Keeping rates unchanged next week means Bollard will be making a different call than his Australian counterpart, Glenn Stevens, who this week cut the cash rate target 25 basis points to 3.5 percent. As of today, markets were pricing in 17 basis points of cuts in New Zealand’s OCR over the next 12 months, having pared their bets from 44 basis points at the start of the week.

That’s the smallest gap between the benchmark rates since November 2009. Bank of New Zealand head of research Stephen Toplis says New Zealand’s economy is on “a modest growth path” but with the potential for inflation to accelerate from a lower base than usual. “It would be unwise for the RBNZ to cut interest rates in the manner that the market has been trying to price,” Toplis said in a report.

“If Europe implodes, as it may well do so, then all bets are off” though the central bank would be better to be reactive than proactive if the euro zone does deteriorate. In the 13-year history of the OCR, there’s been only one other period, 2006, when the benchmark interest rate has stayed unchanged for such a period – 10 consecutive reviews.

There are too many unknowns globally for the RBNZ to act quickly, says Dominick Stephens, chief economist at Westpac, in his OCR preview. If Europe turns out to be “a disaster zone” the central bank would want to have rate cuts up its sleeve to boost confidence rather than ‘spend’ them now.

If Europe scrapes through, a rate of at least 2.5 percent would be more appropriate as the domestic economy grows and the price pressure from rebuilding Christchurch becomes evident, Stephens says. “The wild uncertainty of the international situation… incentivises the Reserve Bank to adopt a wait-and-see approach,” he said.

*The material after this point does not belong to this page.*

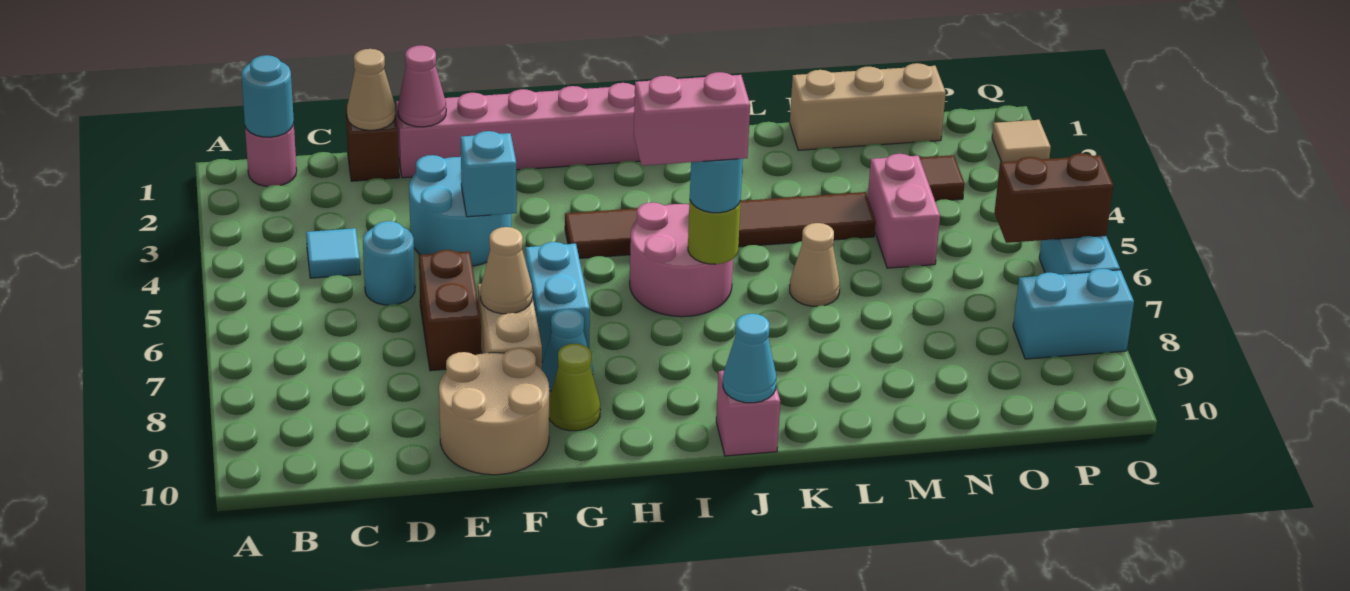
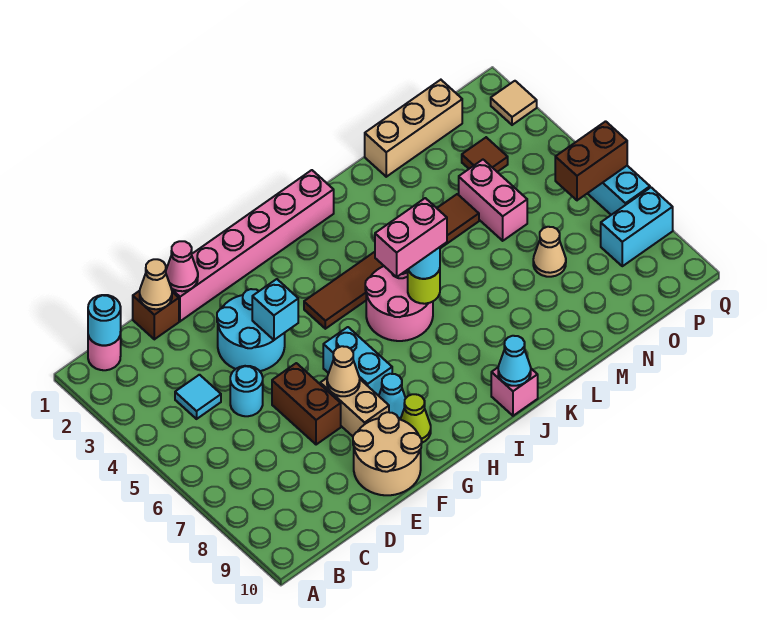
tan 1x1 cone [790,223,840,306] -> tan 1x1 cone moved to [533,227,566,277]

Monetary conditions are now easier than they were in the weeks following the March MPS. The trade-weighted index is about 4 percent weaker than it was on March 8. Two-year swaps have shed about 56 basis points from their high on March 20, which Stephens says is the cause of a decline in fixed mortgage rates.

The two-year swap rate dipped below the OCR fro two weeks last month. Westpac’s Choices Fixed two-year home loan is 5.49 percent, or about 75 basis points below the lender’s floating rate mortgage. Lower home loan rates may help revive New Zealand’s housing market, which has strengthened in Auckland and Christchurch.

“The housing market remains undersupplied, and indicators continue to point to growing house price inflation,” said ASB chief economist Nick Tuffley, who expects the RBNZ to “remain very cautious.”

Commodity prices have fallen, most notably for dairy products, employment figures have been “disappointing” and the domestic economy “fairly soft”, though housing market pressure is beginning to return, Tuffley said.

“Risks from offshore events will have replaced the high exchange rate as the main focus” in next week’s monetary policy statement, Tuffley said.

“We expect the RBNZ to push out the timing of OCR increases to the first half of 2013, but with a lower NZD providing the majority of additional stimulus needed, we expect a fairly similar 90-day projection beyond this. The 90-day bank bills were recently at 2.63 percent – below the 2.8 percent rate that the RBNZ forecast in its March MPS. The trade-weighted index is at 69.87 versus the MPS forecast of 72.3.